For consecutive months, J.P. Morgan Chase posted solid gains and the stock price gained 20% in June and July. What happened next was not necessarily a market correction, but the result of declining consumer confidence as the bank was mired in a string of scandals. The question that binary options traders should be asking right now is whether they should take their chances and back JPM or wait until the end of the year and see how these scandals will affect the bank.

A Hidden Opportunity to Invest

Savvy binary options traders and stockholders alike see opportunities where others only see obstacles and this is exactly what we have right now with J.P. Morgan Chase. The London Whale scandal set them back $6.2 billion and more importantly damaged the bank's reputation and this is only the tip of the iceberg, with plenty of minor scandals hurting the image. Some of them have been settled, others are still brewing and there is a lot of uncertainty surrounding J.P. Morgan Chase, which explains why the number of bears has increased sharply.

The next scandal could cost the bank $11 billion after an outrage related to inferior mortgage securities has resurfaced.
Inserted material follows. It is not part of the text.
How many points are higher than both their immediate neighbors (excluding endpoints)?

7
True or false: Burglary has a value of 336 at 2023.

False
All these reasons should suggest that this bank is too hot to be handled and its stock's price would go downwards in the next couple of months. Despite the scandals engulfing them, J.P. Morgan Chase still generates a lot of profit and investors are more concerned about the cold numbers than the bank's image. The fact that their stock is still underpriced at least as far as mega caps are concerned, is a stronger incentive to buy JPM than the scandals are a deterrent.
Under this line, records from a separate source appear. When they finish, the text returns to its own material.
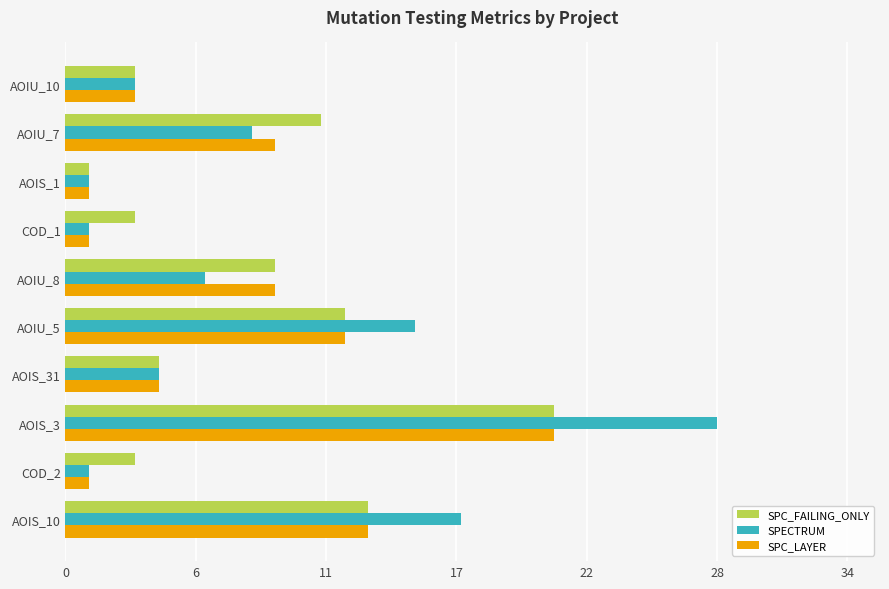

What is the label of the 7th bar from the right?

COD_1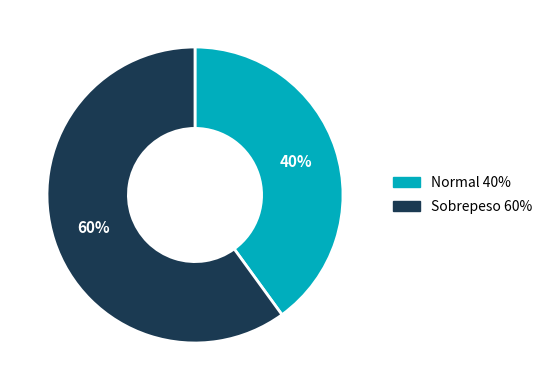

What is the majority slice?

Sobrepeso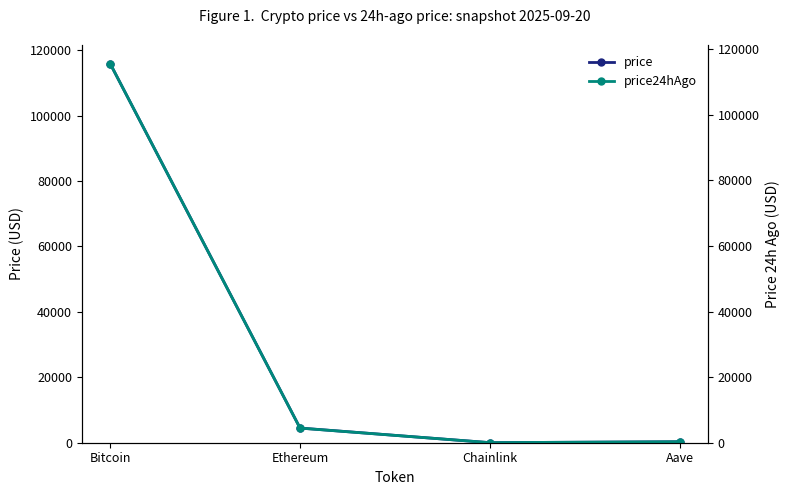

Which series ends up on top after the final intersection of price and price24hAgo?

price24hAgo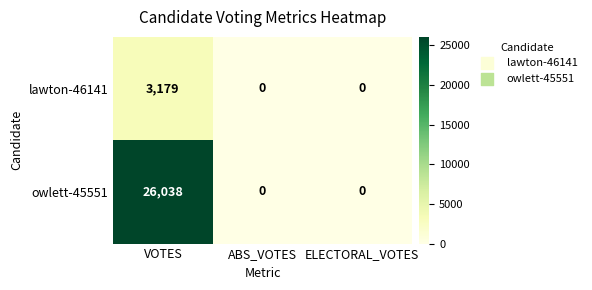

Reading left to right, list all the values displayed in this chart.

lawton-46141: 3179	0	0
owlett-45551: 26038	0	0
A Slight Edge over the Competition

J.P. Morgan Chase competitors are definitely cheering at their recent struggles and legal issues, but in the market they failed to capitalize on this unexpected advantage. In fact, JPM proved to be more effective in addressing the numerous changes that the banking industry is undergoing and recorded better revenue than these rivals. They make a healthy $14 billion per year in interest income, remarkable numbers given the unfavorable interest rate environment of today.
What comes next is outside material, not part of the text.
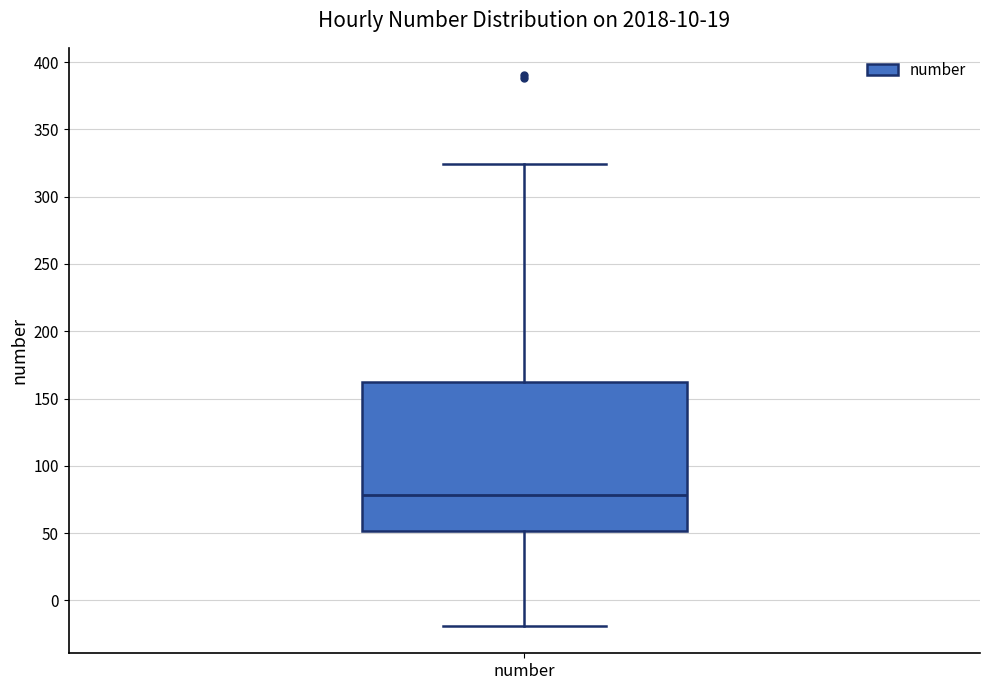

Where is the upper edge of the box for number on the y-axis? The values are not printed on the chart, so give them approximately, as read against the axis.

160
Binary options traders couldn't care less about the dividends offered by J.P. Morgan, at least not directly but these numbers have a direct impact on the stock price. The bank offers dividends on par or slightly higher than its main competitors but the most important thing is that unlike some of these rivals, they can sustain this rate. Two months ago JPM stock traded at $56 per share but the price sank to $52, so binary options traders should contemplate a return to the high values of early August.